Internally, Phoenix takes your SQL query, compiles it into a series of native HBase API calls, and pushes as much work as possible onto the cluster for parallel execution. It automatically creates a metadata repository that provides typed access to data stored in HBase tables. Phoenix’s direct use of the HBase API, along with coprocessors and custom filters, results in performance on the order of milliseconds for small queries, or seconds for tens of millions of rows.
Regardless of these helpful features, Phoenix is not a drop-in RDBMS replacement. There are some limitations:
- Phoenix doesn’t support cross-row transactions yet.
- Itz query optimizer and join mechanisms are less sophisticated than most COTS DBMSs.
- As secondary indexes are implemented using a separate index table, they can get out of sync with the primary table (although perhaps only for very short periods.) These indexes are therefore not fully-ACID compliant.
- Multi-tenancy is constrained—internally, Phoenix uses a single HBase table.

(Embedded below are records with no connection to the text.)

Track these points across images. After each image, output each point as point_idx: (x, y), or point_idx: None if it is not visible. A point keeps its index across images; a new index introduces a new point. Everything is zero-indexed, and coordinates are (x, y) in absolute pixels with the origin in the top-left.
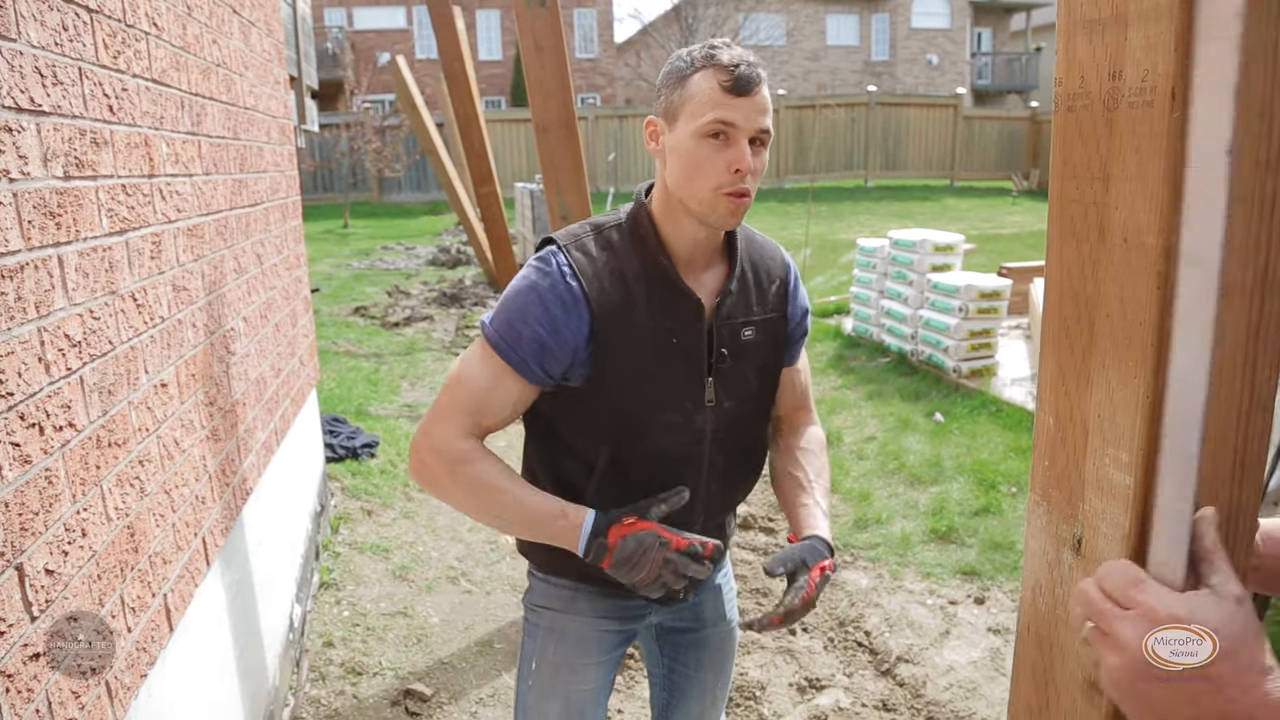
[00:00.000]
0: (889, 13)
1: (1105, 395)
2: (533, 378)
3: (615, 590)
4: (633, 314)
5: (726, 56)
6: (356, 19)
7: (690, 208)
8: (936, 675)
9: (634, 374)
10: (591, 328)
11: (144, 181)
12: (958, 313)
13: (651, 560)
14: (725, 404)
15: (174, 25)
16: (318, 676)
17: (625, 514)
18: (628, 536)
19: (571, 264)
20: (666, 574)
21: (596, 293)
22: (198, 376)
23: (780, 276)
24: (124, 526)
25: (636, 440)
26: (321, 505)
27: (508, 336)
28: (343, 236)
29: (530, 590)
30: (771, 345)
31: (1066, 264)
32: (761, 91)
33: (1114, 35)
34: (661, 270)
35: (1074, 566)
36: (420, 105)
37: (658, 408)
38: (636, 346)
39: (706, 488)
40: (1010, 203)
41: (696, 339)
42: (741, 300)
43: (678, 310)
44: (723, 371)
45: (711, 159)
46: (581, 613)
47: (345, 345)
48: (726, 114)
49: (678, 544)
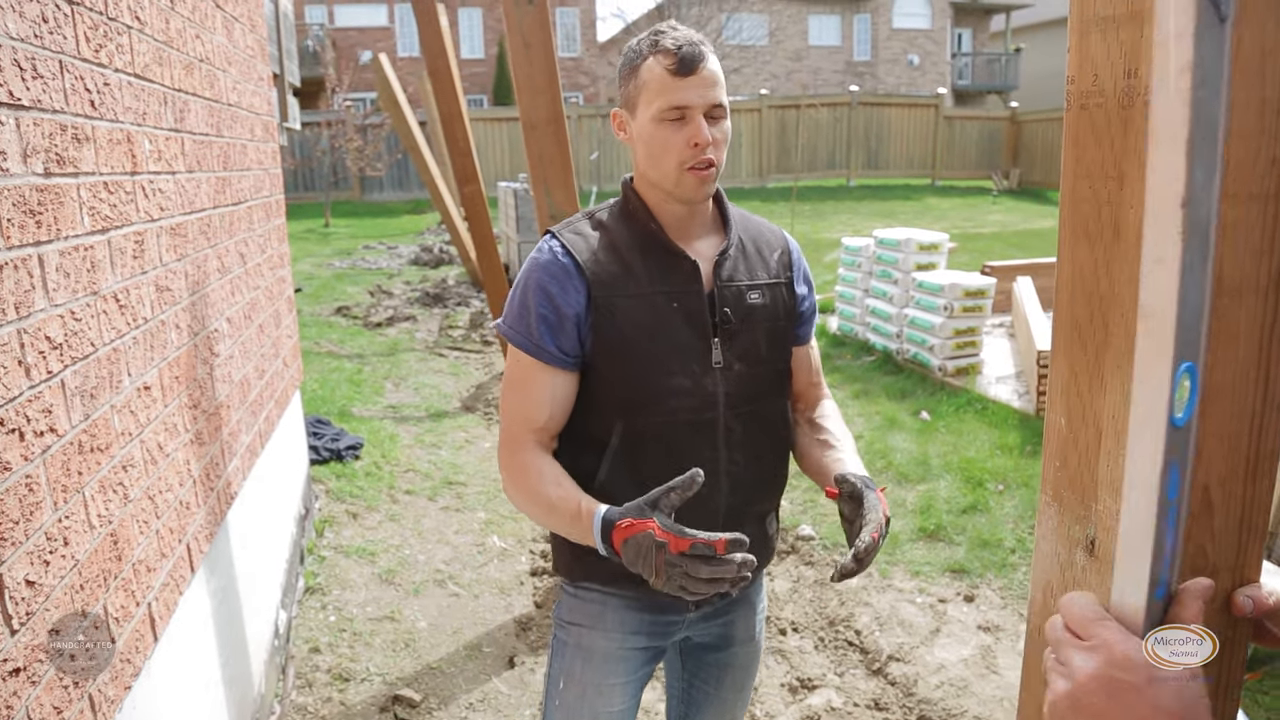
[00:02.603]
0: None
1: (1120, 396)
2: (555, 360)
3: (645, 601)
4: (630, 281)
5: (669, 41)
6: (338, 16)
7: (665, 187)
8: (928, 673)
9: (638, 339)
10: (589, 296)
11: (126, 179)
12: (943, 311)
13: (655, 565)
14: (735, 366)
15: (157, 19)
16: (304, 683)
17: (626, 514)
18: (627, 541)
19: (564, 243)
20: (676, 579)
21: (590, 263)
22: (181, 379)
23: (780, 246)
24: (107, 534)
25: (648, 408)
26: (306, 508)
27: (519, 326)
28: (324, 236)
29: (559, 605)
30: (781, 310)
31: (1079, 264)
32: (707, 67)
33: (1129, 32)
34: (652, 235)
35: (1087, 568)
36: (403, 103)
37: (665, 372)
38: (637, 312)
39: (728, 458)
40: (991, 202)
41: (697, 301)
42: (742, 264)
43: (674, 273)
44: (729, 333)
45: (672, 139)
46: (609, 629)
47: (328, 346)
48: (677, 97)
49: (676, 546)
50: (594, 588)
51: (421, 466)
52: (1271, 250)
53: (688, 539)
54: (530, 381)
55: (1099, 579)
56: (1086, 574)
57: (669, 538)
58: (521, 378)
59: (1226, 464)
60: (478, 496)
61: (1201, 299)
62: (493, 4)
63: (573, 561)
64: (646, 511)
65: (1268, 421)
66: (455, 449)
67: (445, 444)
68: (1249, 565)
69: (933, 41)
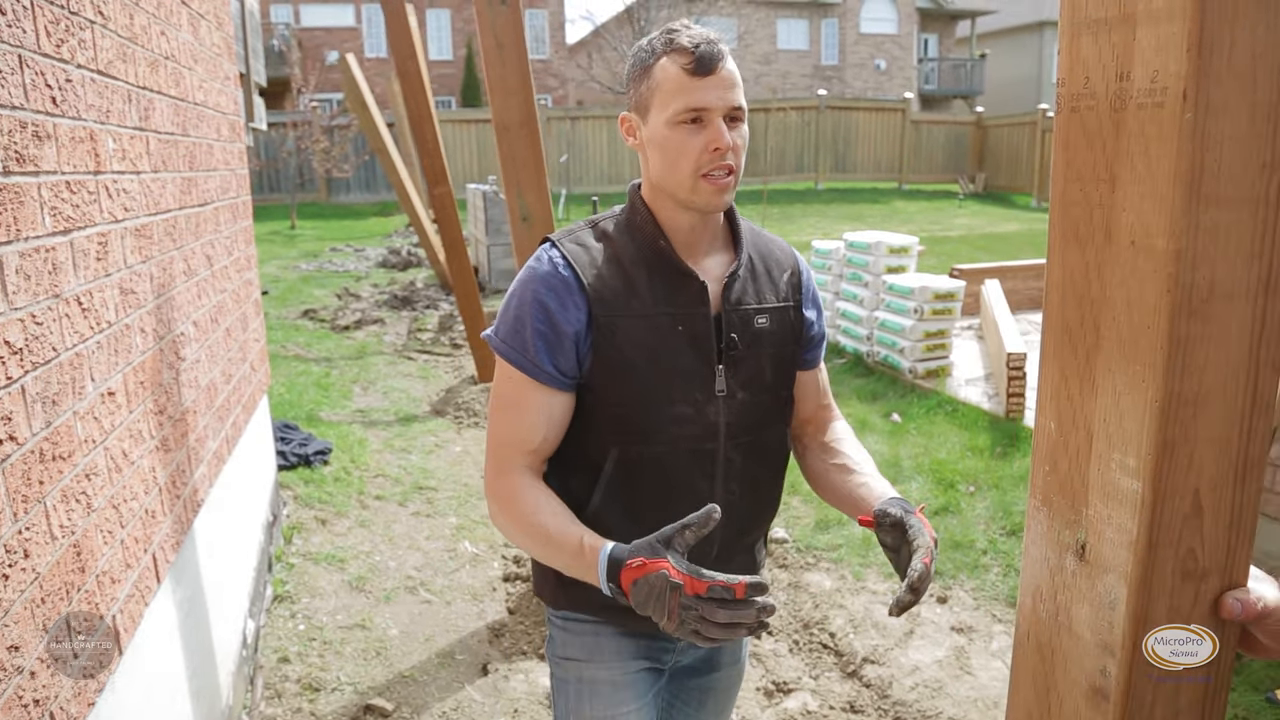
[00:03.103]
0: (838, 18)
1: (1112, 400)
2: (552, 380)
3: (640, 628)
4: (633, 300)
5: (686, 39)
6: (304, 16)
7: (678, 196)
8: (902, 675)
9: (640, 362)
10: (590, 315)
11: (89, 178)
12: (913, 314)
13: (668, 608)
14: (739, 395)
15: (120, 14)
16: (273, 694)
17: (636, 552)
18: (638, 581)
19: (565, 254)
20: (690, 623)
21: (592, 279)
22: (146, 384)
23: (790, 266)
24: (70, 545)
25: (647, 435)
26: (274, 515)
27: (513, 341)
28: (290, 238)
29: (551, 640)
30: (788, 335)
31: (1070, 267)
32: (726, 67)
33: (1121, 35)
34: (660, 253)
35: (1077, 572)
36: (370, 104)
37: (666, 399)
38: (639, 333)
39: (725, 489)
40: (957, 205)
41: (703, 324)
42: (751, 286)
43: (680, 294)
44: (734, 359)
45: (688, 143)
46: (608, 660)
47: (294, 349)
48: (695, 98)
49: (693, 588)
50: (583, 618)
51: (391, 471)
52: (1262, 254)
53: (705, 581)
54: (524, 401)
55: (1090, 584)
56: (1077, 579)
57: (685, 579)
58: (514, 397)
59: (1216, 468)
60: (449, 501)
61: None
62: (461, 5)
63: (558, 590)
64: (659, 550)
65: (1256, 425)
66: (425, 453)
67: (415, 448)
68: (1238, 568)
69: (899, 46)
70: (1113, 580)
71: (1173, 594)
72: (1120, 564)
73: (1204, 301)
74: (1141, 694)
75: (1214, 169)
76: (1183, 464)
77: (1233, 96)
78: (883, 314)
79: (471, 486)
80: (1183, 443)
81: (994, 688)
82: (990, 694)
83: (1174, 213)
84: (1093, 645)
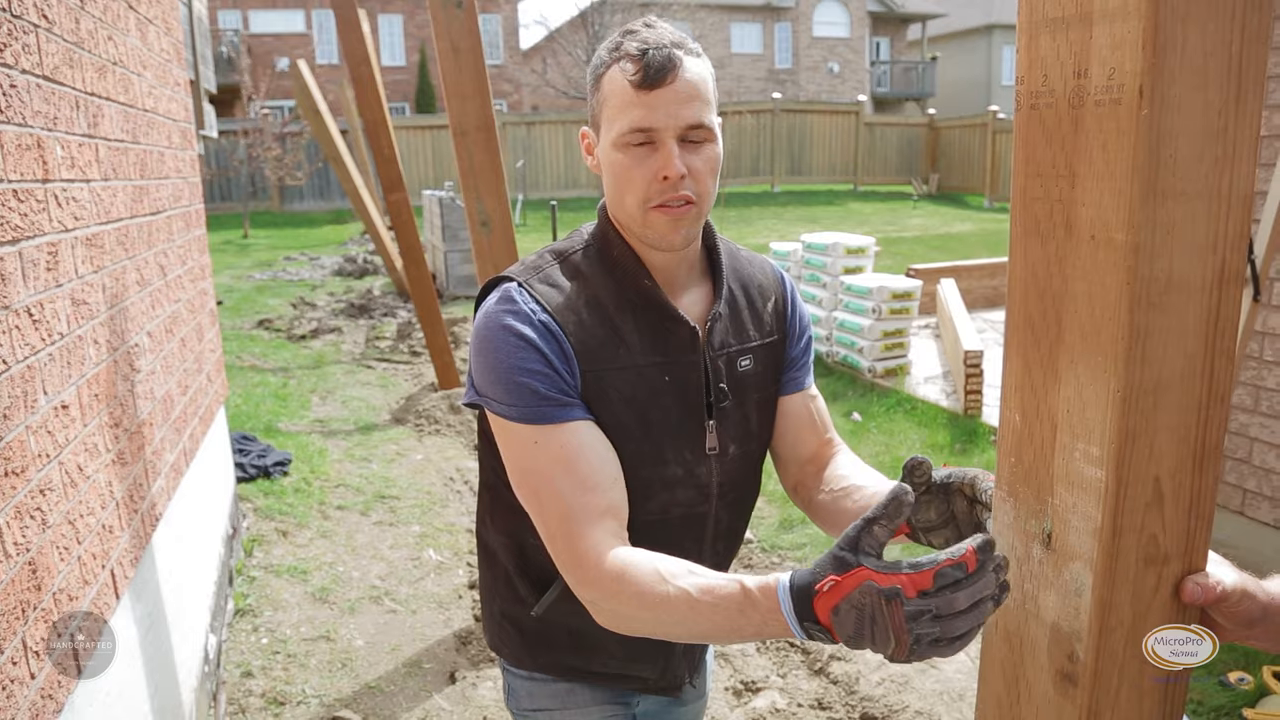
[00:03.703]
0: (791, 21)
1: (1075, 390)
2: (572, 410)
3: (611, 684)
4: (621, 350)
5: (634, 44)
6: (253, 22)
7: (632, 230)
8: (869, 671)
9: (631, 422)
10: (580, 371)
11: (38, 186)
12: (871, 314)
13: (893, 628)
14: (730, 450)
15: (66, 18)
16: (237, 709)
17: (822, 572)
18: (839, 608)
19: (536, 297)
20: (928, 633)
21: (575, 328)
22: (101, 396)
23: (775, 293)
24: (25, 563)
25: (637, 502)
26: (234, 528)
27: (514, 394)
28: (243, 247)
29: (513, 693)
30: (771, 375)
31: (1031, 261)
32: (682, 77)
33: (1078, 33)
34: (646, 295)
35: (1044, 561)
36: (324, 111)
37: (658, 461)
38: (629, 387)
39: (713, 549)
40: (912, 206)
41: (693, 373)
42: (734, 325)
43: (669, 341)
44: (724, 411)
45: (634, 171)
46: (584, 704)
47: (250, 359)
48: (640, 116)
49: (916, 585)
50: (550, 679)
51: (352, 481)
52: (1216, 247)
53: (928, 570)
54: (563, 452)
55: (1056, 572)
56: (1044, 567)
57: (901, 579)
58: (547, 456)
59: (1175, 456)
60: (411, 510)
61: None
62: (414, 10)
63: (525, 652)
64: (850, 560)
65: (1213, 414)
66: (386, 462)
67: (376, 457)
68: (1197, 553)
69: (852, 50)
70: (1078, 567)
71: (1136, 579)
72: (1086, 551)
73: (1162, 293)
74: (1107, 677)
75: (1170, 164)
76: (1144, 452)
77: (1186, 93)
78: (841, 314)
79: (434, 494)
80: (1143, 431)
81: (958, 681)
82: (955, 687)
83: (1132, 207)
84: (1060, 631)
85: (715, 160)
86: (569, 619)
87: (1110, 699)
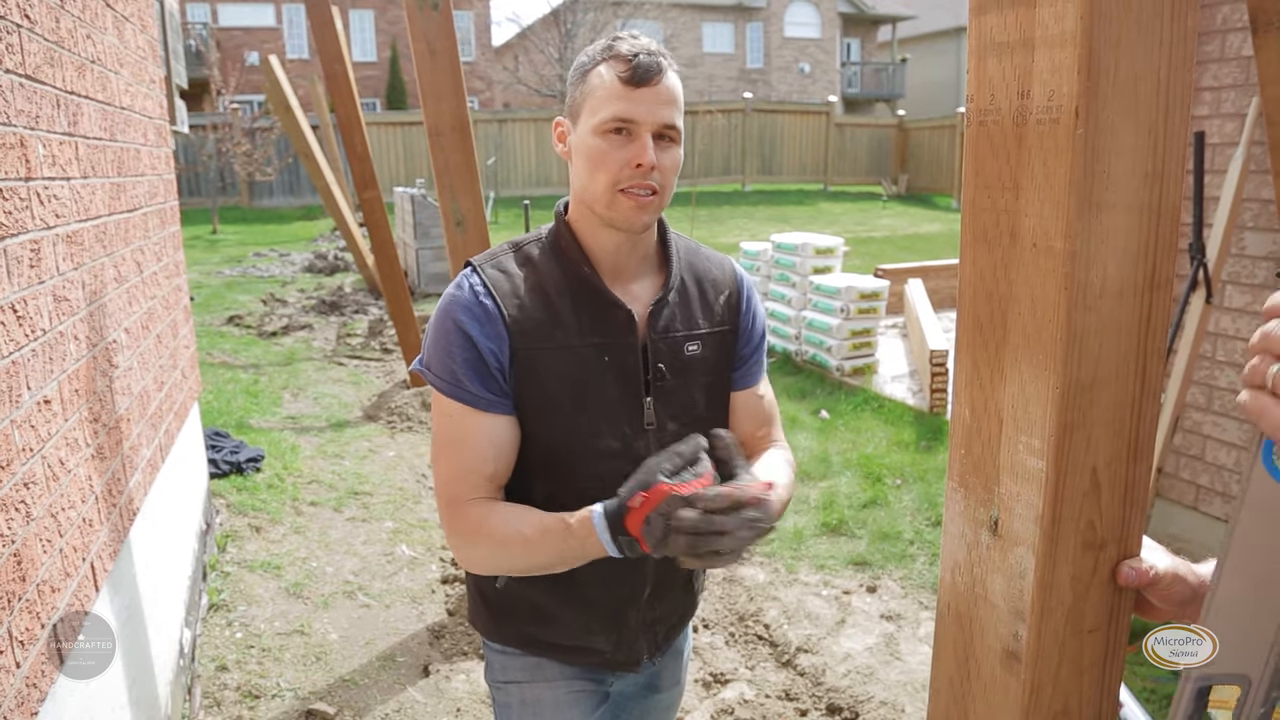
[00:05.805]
0: (763, 21)
1: (1018, 388)
2: (491, 406)
3: (580, 659)
4: (556, 331)
5: (625, 47)
6: (222, 15)
7: (596, 210)
8: (835, 663)
9: (564, 397)
10: (511, 349)
11: (20, 185)
12: (839, 313)
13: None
14: (669, 426)
15: (47, 17)
16: (212, 703)
17: (629, 494)
18: (649, 518)
19: (485, 281)
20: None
21: (514, 309)
22: (81, 392)
23: (729, 288)
24: (10, 555)
25: (572, 472)
26: (207, 523)
27: (444, 373)
28: (212, 243)
29: (490, 666)
30: (723, 362)
31: (980, 267)
32: (664, 82)
33: (1022, 58)
34: (585, 281)
35: (991, 546)
36: (294, 106)
37: (592, 434)
38: (563, 366)
39: None
40: (881, 206)
41: (630, 355)
42: (682, 312)
43: (607, 324)
44: (663, 390)
45: (611, 155)
46: (551, 678)
47: (221, 356)
48: (625, 108)
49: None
50: (519, 653)
51: (325, 477)
52: (1147, 255)
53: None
54: (467, 432)
55: (1002, 556)
56: (991, 552)
57: (692, 486)
58: (456, 430)
59: (1111, 447)
60: (384, 506)
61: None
62: (385, 6)
63: (492, 624)
64: (653, 478)
65: (1146, 408)
66: (359, 459)
67: (348, 454)
68: (1132, 539)
69: (823, 50)
70: (1022, 552)
71: (1075, 563)
72: (1028, 537)
73: (1097, 297)
74: (1049, 655)
75: (1104, 179)
76: (1081, 444)
77: (1118, 114)
78: (810, 314)
79: (407, 490)
80: (1081, 425)
81: (922, 671)
82: (919, 678)
83: (1069, 218)
84: (1006, 612)
85: (678, 161)
86: (527, 590)
87: (1051, 675)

Unlike Impala, however, Phoenix is intended to operate exclusively on HBase data; its design and implementation are heavily customized to leverage HBase features including coprocessors and skip scans.
Top-3 differences between Impala and Phoenix
- The main goal of Phoenix is to provide a high-performance relational database layer over HBase for low-latency applications. Impala’s primary focus is to enable interactive exploration of large data sets by providing high-performance, low-latency SQL queries on data stored in popular Hadoop file formats. Hive is mainly concerned with providing data warehouse infrastructure, especially for long-running batch-oriented tasks.
- Phoenix is a good choice, for example, in CRUD applications where you need the scalability of HBase along with the facility of SQL access. In contrast, Impala is a better option for strictly analytic workloads and Hive is well suited for batch-oriented tasks like ETL.
- Phoenix is comparatively lightweight since it doesn’t need an additional server.
Next Cloudera release CDH 5.5 will be packaged with Apache Phoenix to leverage. I'm waiting !!!